Whilst several avenues aimed at provisioning an attainable set of goals within the agricultural sector have been set in motion; the Carbon Tax Bill will undoubtedly see the industry needing to readjust if it is to fall in line with governmental timeframes. Carbon tax exemptions that pertain to dyed fuels like diesel and petrol provide some relief for the agricultural sector, whilst other taxes will see farmers undoubtedly remain liable for a number of tax subsidiary inputs.

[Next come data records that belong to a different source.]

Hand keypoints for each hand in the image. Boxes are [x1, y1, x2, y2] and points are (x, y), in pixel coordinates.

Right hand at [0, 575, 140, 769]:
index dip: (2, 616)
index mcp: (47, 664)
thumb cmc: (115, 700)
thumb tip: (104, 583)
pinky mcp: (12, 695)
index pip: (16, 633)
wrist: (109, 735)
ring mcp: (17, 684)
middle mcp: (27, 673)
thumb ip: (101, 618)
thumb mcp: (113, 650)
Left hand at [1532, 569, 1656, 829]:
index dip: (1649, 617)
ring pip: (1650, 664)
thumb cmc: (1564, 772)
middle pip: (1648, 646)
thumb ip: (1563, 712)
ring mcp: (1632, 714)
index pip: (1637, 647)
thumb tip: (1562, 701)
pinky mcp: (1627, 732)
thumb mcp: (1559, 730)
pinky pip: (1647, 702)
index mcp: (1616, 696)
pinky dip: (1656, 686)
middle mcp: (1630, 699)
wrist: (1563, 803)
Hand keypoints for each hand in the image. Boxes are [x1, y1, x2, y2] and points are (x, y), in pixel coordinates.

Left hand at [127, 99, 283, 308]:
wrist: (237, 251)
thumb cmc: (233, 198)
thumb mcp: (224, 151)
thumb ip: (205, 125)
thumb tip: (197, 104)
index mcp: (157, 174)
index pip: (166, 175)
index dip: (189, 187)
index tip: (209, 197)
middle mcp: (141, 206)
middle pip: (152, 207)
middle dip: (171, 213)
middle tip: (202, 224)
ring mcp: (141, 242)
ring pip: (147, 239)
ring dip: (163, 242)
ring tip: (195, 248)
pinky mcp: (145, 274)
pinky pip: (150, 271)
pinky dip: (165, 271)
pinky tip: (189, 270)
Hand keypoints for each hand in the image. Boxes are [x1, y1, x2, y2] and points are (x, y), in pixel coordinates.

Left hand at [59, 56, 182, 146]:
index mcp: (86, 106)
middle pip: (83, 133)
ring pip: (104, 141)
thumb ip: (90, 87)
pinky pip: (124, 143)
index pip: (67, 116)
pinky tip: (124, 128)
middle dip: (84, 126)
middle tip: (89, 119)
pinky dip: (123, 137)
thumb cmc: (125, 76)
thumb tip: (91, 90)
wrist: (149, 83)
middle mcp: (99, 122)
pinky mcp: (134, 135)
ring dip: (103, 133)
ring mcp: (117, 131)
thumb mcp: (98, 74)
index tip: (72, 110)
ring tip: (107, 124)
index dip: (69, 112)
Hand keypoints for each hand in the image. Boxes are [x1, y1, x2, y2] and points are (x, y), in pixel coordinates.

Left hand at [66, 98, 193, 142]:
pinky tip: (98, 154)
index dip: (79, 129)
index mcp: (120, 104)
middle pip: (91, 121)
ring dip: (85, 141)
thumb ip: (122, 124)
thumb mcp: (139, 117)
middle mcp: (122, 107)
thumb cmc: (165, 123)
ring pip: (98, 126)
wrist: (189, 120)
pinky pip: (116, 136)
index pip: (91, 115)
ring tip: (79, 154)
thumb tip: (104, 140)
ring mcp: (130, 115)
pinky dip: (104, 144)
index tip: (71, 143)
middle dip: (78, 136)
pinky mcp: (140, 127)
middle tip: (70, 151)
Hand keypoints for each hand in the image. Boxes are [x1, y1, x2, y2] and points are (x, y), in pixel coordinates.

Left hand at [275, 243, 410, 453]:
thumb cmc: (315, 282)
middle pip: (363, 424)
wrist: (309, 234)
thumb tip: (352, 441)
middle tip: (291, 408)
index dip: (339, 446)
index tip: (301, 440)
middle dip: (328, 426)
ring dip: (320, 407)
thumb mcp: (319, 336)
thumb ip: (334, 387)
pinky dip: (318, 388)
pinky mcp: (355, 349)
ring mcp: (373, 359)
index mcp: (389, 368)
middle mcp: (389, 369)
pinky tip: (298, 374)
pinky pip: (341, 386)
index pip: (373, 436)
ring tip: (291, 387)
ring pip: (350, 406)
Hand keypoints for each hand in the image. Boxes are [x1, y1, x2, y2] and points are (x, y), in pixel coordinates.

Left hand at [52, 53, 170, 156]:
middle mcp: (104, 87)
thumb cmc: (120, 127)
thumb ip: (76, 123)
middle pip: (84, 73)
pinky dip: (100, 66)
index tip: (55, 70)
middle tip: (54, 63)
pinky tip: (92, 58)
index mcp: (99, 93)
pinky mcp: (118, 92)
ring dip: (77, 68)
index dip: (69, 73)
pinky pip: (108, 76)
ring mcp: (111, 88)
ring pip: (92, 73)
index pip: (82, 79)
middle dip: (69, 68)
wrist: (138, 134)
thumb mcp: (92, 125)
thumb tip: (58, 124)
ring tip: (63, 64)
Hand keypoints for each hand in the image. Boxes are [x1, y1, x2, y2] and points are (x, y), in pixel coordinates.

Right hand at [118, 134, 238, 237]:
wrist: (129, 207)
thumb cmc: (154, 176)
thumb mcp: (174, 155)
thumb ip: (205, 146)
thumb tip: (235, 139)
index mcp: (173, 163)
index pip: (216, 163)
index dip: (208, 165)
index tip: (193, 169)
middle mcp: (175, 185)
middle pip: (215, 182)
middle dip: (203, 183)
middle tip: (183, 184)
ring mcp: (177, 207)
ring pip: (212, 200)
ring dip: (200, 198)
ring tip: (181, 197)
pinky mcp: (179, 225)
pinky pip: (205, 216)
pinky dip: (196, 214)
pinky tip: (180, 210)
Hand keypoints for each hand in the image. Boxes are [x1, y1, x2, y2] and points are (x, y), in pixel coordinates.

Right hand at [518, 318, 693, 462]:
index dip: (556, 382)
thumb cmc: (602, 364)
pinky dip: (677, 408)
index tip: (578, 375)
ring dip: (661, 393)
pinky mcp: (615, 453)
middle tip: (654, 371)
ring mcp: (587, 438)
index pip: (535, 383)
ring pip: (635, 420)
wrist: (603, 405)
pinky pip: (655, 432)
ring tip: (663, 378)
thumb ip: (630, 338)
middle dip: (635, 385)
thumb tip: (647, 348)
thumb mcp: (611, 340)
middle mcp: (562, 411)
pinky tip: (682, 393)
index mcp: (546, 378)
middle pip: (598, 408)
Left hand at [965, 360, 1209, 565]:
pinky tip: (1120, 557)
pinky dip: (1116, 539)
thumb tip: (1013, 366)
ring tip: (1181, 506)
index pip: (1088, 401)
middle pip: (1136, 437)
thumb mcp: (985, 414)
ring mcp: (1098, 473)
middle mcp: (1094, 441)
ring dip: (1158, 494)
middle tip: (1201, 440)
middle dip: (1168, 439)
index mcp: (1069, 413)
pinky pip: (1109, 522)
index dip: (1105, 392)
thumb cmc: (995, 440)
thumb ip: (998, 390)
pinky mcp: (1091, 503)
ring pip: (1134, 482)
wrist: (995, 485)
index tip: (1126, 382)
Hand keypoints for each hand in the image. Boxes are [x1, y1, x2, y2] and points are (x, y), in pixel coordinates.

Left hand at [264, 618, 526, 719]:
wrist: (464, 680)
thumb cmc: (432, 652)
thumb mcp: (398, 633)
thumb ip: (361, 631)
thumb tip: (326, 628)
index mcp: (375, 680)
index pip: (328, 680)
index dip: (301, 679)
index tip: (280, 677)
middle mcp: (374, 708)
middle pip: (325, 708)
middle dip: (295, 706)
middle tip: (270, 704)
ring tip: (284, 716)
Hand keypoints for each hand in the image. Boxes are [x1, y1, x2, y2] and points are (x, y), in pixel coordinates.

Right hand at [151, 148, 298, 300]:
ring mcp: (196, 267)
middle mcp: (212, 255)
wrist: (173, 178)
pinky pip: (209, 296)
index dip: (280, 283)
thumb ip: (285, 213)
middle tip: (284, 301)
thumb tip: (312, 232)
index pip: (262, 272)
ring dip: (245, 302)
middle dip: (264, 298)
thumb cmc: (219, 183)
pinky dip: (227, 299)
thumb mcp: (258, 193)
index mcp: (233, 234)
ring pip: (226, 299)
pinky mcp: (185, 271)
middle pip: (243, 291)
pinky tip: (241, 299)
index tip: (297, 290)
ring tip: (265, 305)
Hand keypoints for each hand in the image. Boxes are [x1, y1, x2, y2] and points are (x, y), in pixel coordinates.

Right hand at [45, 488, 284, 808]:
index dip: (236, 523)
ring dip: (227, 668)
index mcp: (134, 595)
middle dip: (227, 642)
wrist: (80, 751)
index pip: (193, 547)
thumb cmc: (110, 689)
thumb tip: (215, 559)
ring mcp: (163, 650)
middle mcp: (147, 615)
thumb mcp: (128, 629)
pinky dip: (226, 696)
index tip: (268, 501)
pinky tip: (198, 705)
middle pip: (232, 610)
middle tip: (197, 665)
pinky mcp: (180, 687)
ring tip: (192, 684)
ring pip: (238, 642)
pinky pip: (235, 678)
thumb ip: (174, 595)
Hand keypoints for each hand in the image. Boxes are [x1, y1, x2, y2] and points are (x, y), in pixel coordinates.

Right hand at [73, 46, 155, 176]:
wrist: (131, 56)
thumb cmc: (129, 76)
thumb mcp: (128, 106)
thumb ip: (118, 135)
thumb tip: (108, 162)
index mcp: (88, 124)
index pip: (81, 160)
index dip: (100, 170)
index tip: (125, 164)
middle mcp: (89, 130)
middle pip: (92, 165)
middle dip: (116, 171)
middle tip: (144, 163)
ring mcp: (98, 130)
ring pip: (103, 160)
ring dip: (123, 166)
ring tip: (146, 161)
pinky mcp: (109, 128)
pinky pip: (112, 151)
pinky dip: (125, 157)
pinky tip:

The extension of phase one (1) is focused primarily on preparing South Africans for the fundamental transition to a climate resilient economy, achieved through gradual increases in carbon taxes, with the plan to reach pinnacle levels of emissions by 2025 and progressively decrease the levels to absolute net values of zero emissions, by 2050. In her statement, Helen Mountford, who holds the position of Vice president for Climate and economics at the World Resource Institute, offered clarity for sectors that see the new governmental commitments as viable, realistic, and practical. "South Africa's new climate commitment is much more ambitious than what the country put forward five years ago, when the Paris agreement was struck". The National Climate Plan seeks to strengthen the resilience to climate impacts, and the implementation of these adaptive investments is crucial to assist the people of SA in dealing with the devastation caused by adverse weather conditions and droughts, something we have become very familiar with.
Some notable success stories are helping to grow the confidence and commitment of farmers and the agricultural sector in light of the government's affirmation of achieving set goals. One such initiative falls under the dairy farmers sector domestically and comprises a pool of similar operations spanning 40 such farms nationally. The first of its kind, and a milestone in the effort to capitalize on the extension of phase one (1), has seen the implementation of the AgriCarbon program, piloted by the Climate Neutral Group (CNG). The AgriCarbon initiative was introduced in 2021 and aims to reward farmers adopting progressive farming methods underpinned by concise farm-based data statistics, which leads to a reduction in environmental damage and emissions.
The responsibility for preserving our natural world, and our own existence, falls upon every individual globally. Implementing the Carbon Tax Bill has unfortunately become necessary, as our technology has overtaken humanity. The agricultural sector faces several pressing challenges due to climate change; however, through working alongside the government's systems, we can look to the future with a renewed sense of optimism.